(RECORDS TO USE)

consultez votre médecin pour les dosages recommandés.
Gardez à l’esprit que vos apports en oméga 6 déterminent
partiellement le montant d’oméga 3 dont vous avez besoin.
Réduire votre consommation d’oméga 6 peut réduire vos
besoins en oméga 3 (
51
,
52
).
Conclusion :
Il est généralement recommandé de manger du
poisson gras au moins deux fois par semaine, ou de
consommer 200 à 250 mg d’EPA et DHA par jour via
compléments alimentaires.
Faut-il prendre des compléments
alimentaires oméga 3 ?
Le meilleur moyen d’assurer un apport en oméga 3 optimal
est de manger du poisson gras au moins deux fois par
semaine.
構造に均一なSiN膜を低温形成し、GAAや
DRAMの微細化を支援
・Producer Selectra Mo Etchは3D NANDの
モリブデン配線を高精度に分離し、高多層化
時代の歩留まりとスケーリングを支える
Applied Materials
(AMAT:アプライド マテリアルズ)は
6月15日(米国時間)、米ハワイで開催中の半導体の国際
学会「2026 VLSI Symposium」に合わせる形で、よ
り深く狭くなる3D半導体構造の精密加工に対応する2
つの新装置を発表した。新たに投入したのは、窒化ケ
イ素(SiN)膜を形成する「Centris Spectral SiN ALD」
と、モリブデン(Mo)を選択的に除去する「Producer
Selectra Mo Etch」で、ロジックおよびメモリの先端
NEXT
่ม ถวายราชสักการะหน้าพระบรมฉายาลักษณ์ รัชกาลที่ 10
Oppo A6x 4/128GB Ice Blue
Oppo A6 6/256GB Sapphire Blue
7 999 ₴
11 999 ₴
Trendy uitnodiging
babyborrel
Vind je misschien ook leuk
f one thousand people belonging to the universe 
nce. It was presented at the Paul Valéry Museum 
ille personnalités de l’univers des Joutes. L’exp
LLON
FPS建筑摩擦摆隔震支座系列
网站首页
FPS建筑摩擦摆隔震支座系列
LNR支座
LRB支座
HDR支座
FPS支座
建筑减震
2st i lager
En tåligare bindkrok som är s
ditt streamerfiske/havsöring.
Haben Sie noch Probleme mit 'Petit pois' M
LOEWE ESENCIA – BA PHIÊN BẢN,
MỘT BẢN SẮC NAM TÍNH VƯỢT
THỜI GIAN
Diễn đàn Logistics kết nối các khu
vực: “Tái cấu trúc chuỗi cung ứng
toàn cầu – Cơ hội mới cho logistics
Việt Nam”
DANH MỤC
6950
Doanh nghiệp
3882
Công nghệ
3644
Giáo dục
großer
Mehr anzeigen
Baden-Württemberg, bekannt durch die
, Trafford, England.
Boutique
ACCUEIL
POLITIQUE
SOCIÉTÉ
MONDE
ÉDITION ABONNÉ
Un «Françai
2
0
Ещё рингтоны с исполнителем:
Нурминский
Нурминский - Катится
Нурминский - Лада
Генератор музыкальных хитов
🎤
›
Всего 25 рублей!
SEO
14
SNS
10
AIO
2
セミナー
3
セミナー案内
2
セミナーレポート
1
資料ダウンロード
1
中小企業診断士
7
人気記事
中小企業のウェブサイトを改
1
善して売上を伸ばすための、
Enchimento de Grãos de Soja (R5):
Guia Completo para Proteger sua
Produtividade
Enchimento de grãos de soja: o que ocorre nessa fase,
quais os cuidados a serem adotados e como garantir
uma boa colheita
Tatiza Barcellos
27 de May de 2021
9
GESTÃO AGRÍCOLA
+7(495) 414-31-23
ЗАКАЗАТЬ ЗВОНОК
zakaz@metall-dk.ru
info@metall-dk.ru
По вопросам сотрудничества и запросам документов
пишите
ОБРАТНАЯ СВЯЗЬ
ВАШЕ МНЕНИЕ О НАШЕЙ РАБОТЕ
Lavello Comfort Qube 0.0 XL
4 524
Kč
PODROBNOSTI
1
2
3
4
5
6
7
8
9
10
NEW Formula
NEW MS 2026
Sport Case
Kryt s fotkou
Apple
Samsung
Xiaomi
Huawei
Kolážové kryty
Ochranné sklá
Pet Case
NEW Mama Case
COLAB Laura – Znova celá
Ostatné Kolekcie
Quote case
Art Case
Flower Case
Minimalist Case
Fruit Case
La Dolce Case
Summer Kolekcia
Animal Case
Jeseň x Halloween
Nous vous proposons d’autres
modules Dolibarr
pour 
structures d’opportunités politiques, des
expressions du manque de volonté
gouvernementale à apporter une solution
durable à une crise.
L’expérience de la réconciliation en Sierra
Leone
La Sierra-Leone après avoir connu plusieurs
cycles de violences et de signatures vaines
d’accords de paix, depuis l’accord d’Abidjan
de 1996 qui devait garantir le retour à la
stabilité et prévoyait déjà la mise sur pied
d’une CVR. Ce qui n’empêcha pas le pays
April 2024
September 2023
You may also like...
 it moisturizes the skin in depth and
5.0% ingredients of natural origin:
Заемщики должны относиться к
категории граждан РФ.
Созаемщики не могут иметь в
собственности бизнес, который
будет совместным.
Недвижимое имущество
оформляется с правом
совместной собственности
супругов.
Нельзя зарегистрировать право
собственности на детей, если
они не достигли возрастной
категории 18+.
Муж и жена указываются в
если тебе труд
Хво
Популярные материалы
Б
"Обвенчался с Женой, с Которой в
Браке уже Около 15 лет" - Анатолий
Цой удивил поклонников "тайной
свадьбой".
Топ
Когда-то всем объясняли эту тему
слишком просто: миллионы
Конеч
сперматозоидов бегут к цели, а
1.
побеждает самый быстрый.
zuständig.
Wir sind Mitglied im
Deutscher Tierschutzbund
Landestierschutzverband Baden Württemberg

(End RECORDS TO USE)

• TASK: Write out the lines from the very first one through the line containing "と、モリブデン(Mo)を選択的に除去する「Producer", including both, with no changes.

• TASK ANSWER:
consultez votre médecin pour les dosages recommandés.
Gardez à l’esprit que vos apports en oméga 6 déterminent
partiellement le montant d’oméga 3 dont vous avez besoin.
Réduire votre consommation d’oméga 6 peut réduire vos
besoins en oméga 3 (
51
,
52
).
Conclusion :
Il est généralement recommandé de manger du
poisson gras au moins deux fois par semaine, ou de
consommer 200 à 250 mg d’EPA et DHA par jour via
compléments alimentaires.
Faut-il prendre des compléments
alimentaires oméga 3 ?
Le meilleur moyen d’assurer un apport en oméga 3 optimal
est de manger du poisson gras au moins deux fois par
semaine.
構造に均一なSiN膜を低温形成し、GAAや
DRAMの微細化を支援
・Producer Selectra Mo Etchは3D NANDの
モリブデン配線を高精度に分離し、高多層化
時代の歩留まりとスケーリングを支える
Applied Materials
(AMAT:アプライド マテリアルズ)は
6月15日(米国時間)、米ハワイで開催中の半導体の国際
学会「2026 VLSI Symposium」に合わせる形で、よ
り深く狭くなる3D半導体構造の精密加工に対応する2
つの新装置を発表した。新たに投入したのは、窒化ケ
イ素(SiN)膜を形成する「Centris Spectral SiN ALD」
と、モリブデン(Mo)を選択的に除去する「Producer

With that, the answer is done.